──────── MATERIAL FOR THIS TASK ────────
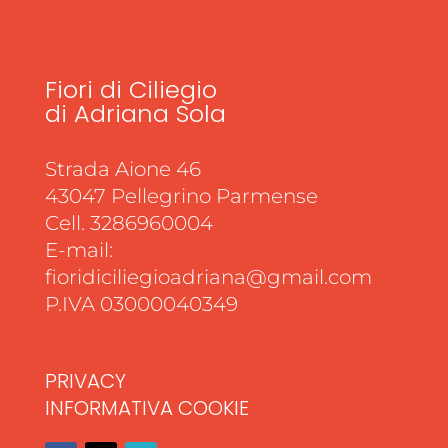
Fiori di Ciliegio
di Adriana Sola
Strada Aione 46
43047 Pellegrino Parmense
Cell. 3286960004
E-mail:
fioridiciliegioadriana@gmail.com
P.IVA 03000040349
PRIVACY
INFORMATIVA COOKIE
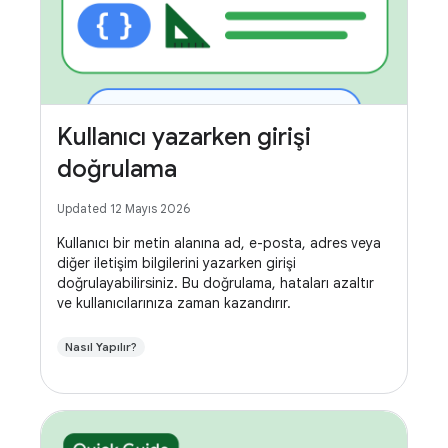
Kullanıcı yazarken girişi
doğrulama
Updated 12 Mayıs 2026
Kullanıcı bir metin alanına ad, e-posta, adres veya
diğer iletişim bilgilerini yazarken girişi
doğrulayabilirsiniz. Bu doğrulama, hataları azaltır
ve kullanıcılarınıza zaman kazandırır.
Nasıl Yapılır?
────────
──────── MATERIAL FOR THIS TASK ────────
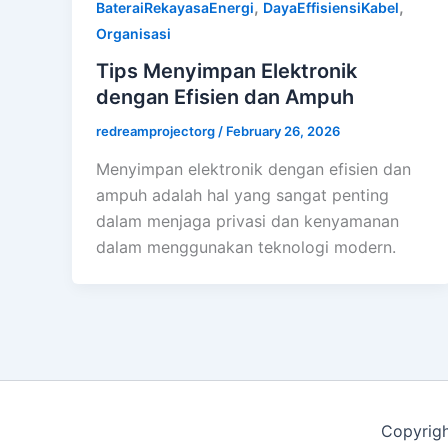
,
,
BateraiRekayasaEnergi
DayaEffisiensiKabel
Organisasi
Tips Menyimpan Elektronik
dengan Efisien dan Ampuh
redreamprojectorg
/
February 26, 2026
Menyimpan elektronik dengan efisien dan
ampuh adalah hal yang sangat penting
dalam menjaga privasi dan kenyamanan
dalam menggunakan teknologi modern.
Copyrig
────────
(WHAT THE TASK REQUIRES):
Your answer should be the lines of the records that hold the string "dalam".

(PROBLEM SOLUTION):
dalam menjaga privasi dan kenyamanan
dalam menggunakan teknologi modern.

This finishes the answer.